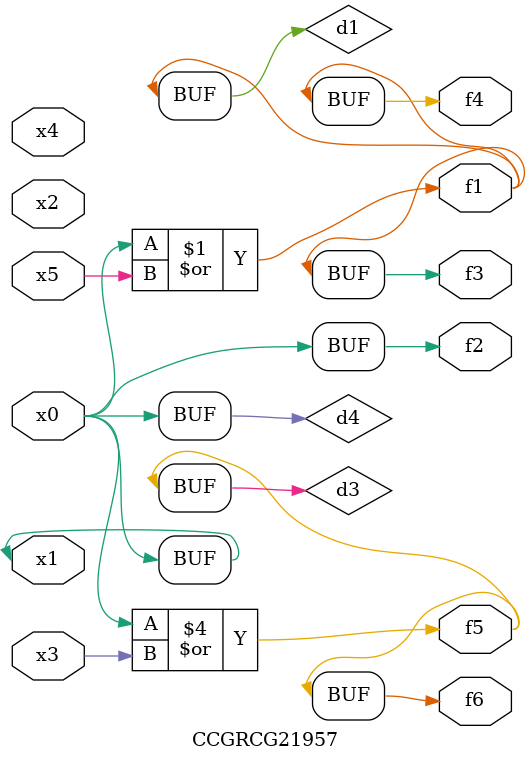
<source format=v>
module CCGRCG21957(
	input x0, x1, x2, x3, x4, x5,
	output f1, f2, f3, f4, f5, f6
);

	wire d1, d2, d3, d4;

	or (d1, x0, x5);
	xnor (d2, x1, x4);
	or (d3, x0, x3);
	buf (d4, x0, x1);
	assign f1 = d1;
	assign f2 = d4;
	assign f3 = d1;
	assign f4 = d1;
	assign f5 = d3;
	assign f6 = d3;
endmodule

</source>
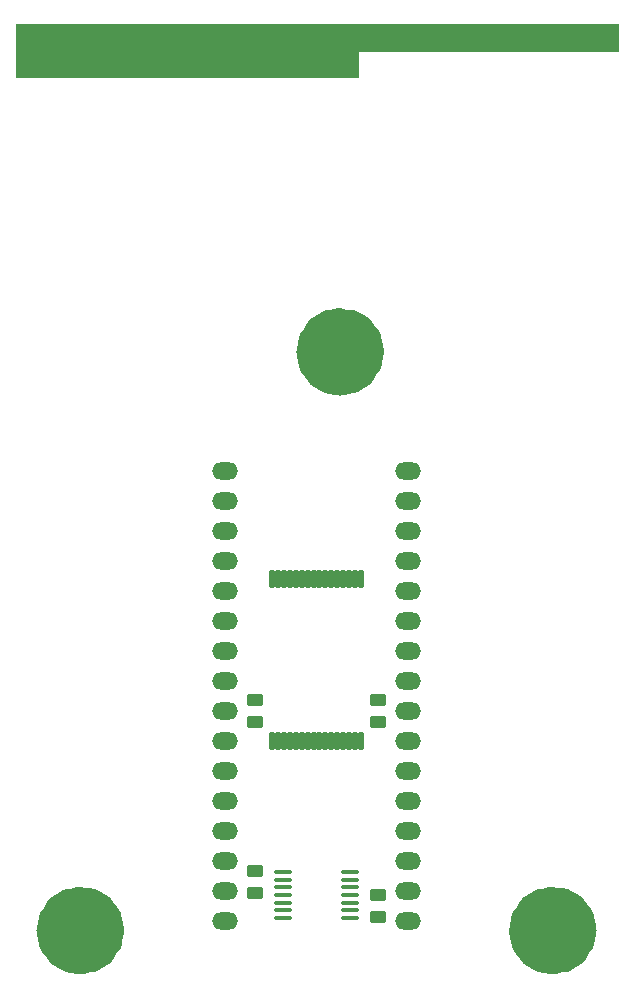
<source format=gbr>
%TF.GenerationSoftware,KiCad,Pcbnew,7.0.8*%
%TF.CreationDate,2023-11-19T22:04:51+01:00*%
%TF.ProjectId,ProtoHu_revA_layer1,50726f74-6f48-4755-9f72-6576415f6c61,rev?*%
%TF.SameCoordinates,Original*%
%TF.FileFunction,Soldermask,Bot*%
%TF.FilePolarity,Negative*%
%FSLAX46Y46*%
G04 Gerber Fmt 4.6, Leading zero omitted, Abs format (unit mm)*
G04 Created by KiCad (PCBNEW 7.0.8) date 2023-11-19 22:04:51*
%MOMM*%
%LPD*%
G01*
G04 APERTURE LIST*
G04 Aperture macros list*
%AMRoundRect*
0 Rectangle with rounded corners*
0 $1 Rounding radius*
0 $2 $3 $4 $5 $6 $7 $8 $9 X,Y pos of 4 corners*
0 Add a 4 corners polygon primitive as box body*
4,1,4,$2,$3,$4,$5,$6,$7,$8,$9,$2,$3,0*
0 Add four circle primitives for the rounded corners*
1,1,$1+$1,$2,$3*
1,1,$1+$1,$4,$5*
1,1,$1+$1,$6,$7*
1,1,$1+$1,$8,$9*
0 Add four rect primitives between the rounded corners*
20,1,$1+$1,$2,$3,$4,$5,0*
20,1,$1+$1,$4,$5,$6,$7,0*
20,1,$1+$1,$6,$7,$8,$9,0*
20,1,$1+$1,$8,$9,$2,$3,0*%
G04 Aperture macros list end*
%ADD10C,3.700000*%
%ADD11C,0.100000*%
%ADD12RoundRect,0.100000X-0.637500X-0.100000X0.637500X-0.100000X0.637500X0.100000X-0.637500X0.100000X0*%
%ADD13RoundRect,0.250000X0.450000X-0.262500X0.450000X0.262500X-0.450000X0.262500X-0.450000X-0.262500X0*%
%ADD14RoundRect,0.250000X-0.450000X0.262500X-0.450000X-0.262500X0.450000X-0.262500X0.450000X0.262500X0*%
%ADD15RoundRect,0.101600X0.150000X-0.650000X0.150000X0.650000X-0.150000X0.650000X-0.150000X-0.650000X0*%
%ADD16O,2.203200X1.453200*%
G04 APERTURE END LIST*
D10*
X130350000Y-140500000D02*
G75*
G03*
X130350000Y-140500000I-1850000J0D01*
G01*
D11*
X123025800Y-66000000D02*
X152000000Y-66000000D01*
X152000000Y-68275800D01*
X123025800Y-68275800D01*
X123025800Y-66000000D01*
G36*
X123025800Y-66000000D02*
G01*
X152000000Y-66000000D01*
X152000000Y-68275800D01*
X123025800Y-68275800D01*
X123025800Y-66000000D01*
G37*
X123025800Y-63724200D02*
X174000000Y-63724200D01*
X174000000Y-66000000D01*
X123025800Y-66000000D01*
X123025800Y-63724200D01*
G36*
X123025800Y-63724200D02*
G01*
X174000000Y-63724200D01*
X174000000Y-66000000D01*
X123025800Y-66000000D01*
X123025800Y-63724200D01*
G37*
D10*
X152350000Y-91500000D02*
G75*
G03*
X152350000Y-91500000I-1850000J0D01*
G01*
X170350000Y-140500000D02*
G75*
G03*
X170350000Y-140500000I-1850000J0D01*
G01*
D12*
%TO.C,IC2*%
X145637500Y-139450000D03*
X145637500Y-138800000D03*
X145637500Y-138150000D03*
X145637500Y-137500000D03*
X145637500Y-136850000D03*
X145637500Y-136200000D03*
X145637500Y-135550000D03*
X151362500Y-135550000D03*
X151362500Y-136200000D03*
X151362500Y-136850000D03*
X151362500Y-137500000D03*
X151362500Y-138150000D03*
X151362500Y-138800000D03*
X151362500Y-139450000D03*
%TD*%
D13*
%TO.C,R1*%
X143256000Y-137310500D03*
X143256000Y-135485500D03*
%TD*%
%TO.C,C3*%
X153670000Y-139342500D03*
X153670000Y-137517500D03*
%TD*%
D14*
%TO.C,C2*%
X143250000Y-121007500D03*
X143250000Y-122832500D03*
%TD*%
D15*
%TO.C,IC1*%
X152245000Y-124450000D03*
X151745000Y-124450000D03*
X151245000Y-124450000D03*
X150745000Y-124450000D03*
X150245000Y-124450000D03*
X149745000Y-124450000D03*
X149245000Y-124450000D03*
X148745000Y-124450000D03*
X148245000Y-124450000D03*
X147745000Y-124450000D03*
X147245000Y-124450000D03*
X146745000Y-124450000D03*
X146245000Y-124450000D03*
X145745000Y-124450000D03*
X145245000Y-124450000D03*
X144745000Y-124450000D03*
X144745000Y-110750000D03*
X145245000Y-110750000D03*
X145745000Y-110750000D03*
X146245000Y-110750000D03*
X146745000Y-110750000D03*
X147245000Y-110750000D03*
X147745000Y-110750000D03*
X148245000Y-110750000D03*
X148745000Y-110750000D03*
X149245000Y-110750000D03*
X149745000Y-110750000D03*
X150245000Y-110750000D03*
X150745000Y-110750000D03*
X151245000Y-110750000D03*
X151745000Y-110750000D03*
X152245000Y-110750000D03*
%TD*%
D14*
%TO.C,C1*%
X153732400Y-121007500D03*
X153732400Y-122832500D03*
%TD*%
D16*
%TO.C,J2*%
X140716000Y-139700000D03*
X140716000Y-137160000D03*
X140716000Y-134620000D03*
X140716000Y-132080000D03*
X140716000Y-129540000D03*
X140716000Y-127000000D03*
X140716000Y-124460000D03*
X140716000Y-121920000D03*
X140716000Y-119380000D03*
X140716000Y-116840000D03*
X140716000Y-114300000D03*
X140716000Y-111760000D03*
X140716000Y-109220000D03*
X140716000Y-106680000D03*
X140716000Y-104140000D03*
X140716000Y-101600000D03*
X156274000Y-101600000D03*
X156274000Y-104140000D03*
X156274000Y-106680000D03*
X156274000Y-109220000D03*
X156274000Y-111760000D03*
X156274000Y-114300000D03*
X156274000Y-116840000D03*
X156274000Y-119380000D03*
X156274000Y-121920000D03*
X156274000Y-124460000D03*
X156274000Y-127000000D03*
X156274000Y-129540000D03*
X156274000Y-132080000D03*
X156274000Y-134620000D03*
X156274000Y-137160000D03*
X156274000Y-139700000D03*
%TD*%
M02*

</source>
━━━━
# About this exercise
Filter the entries down to the lines holding the string "format". Copy each of those lines.

# Written reply
<source format=v>
<source format=gbr>
G04 Gerber Fmt 4.6, Leading zero omitted, Abs format (unit mm)*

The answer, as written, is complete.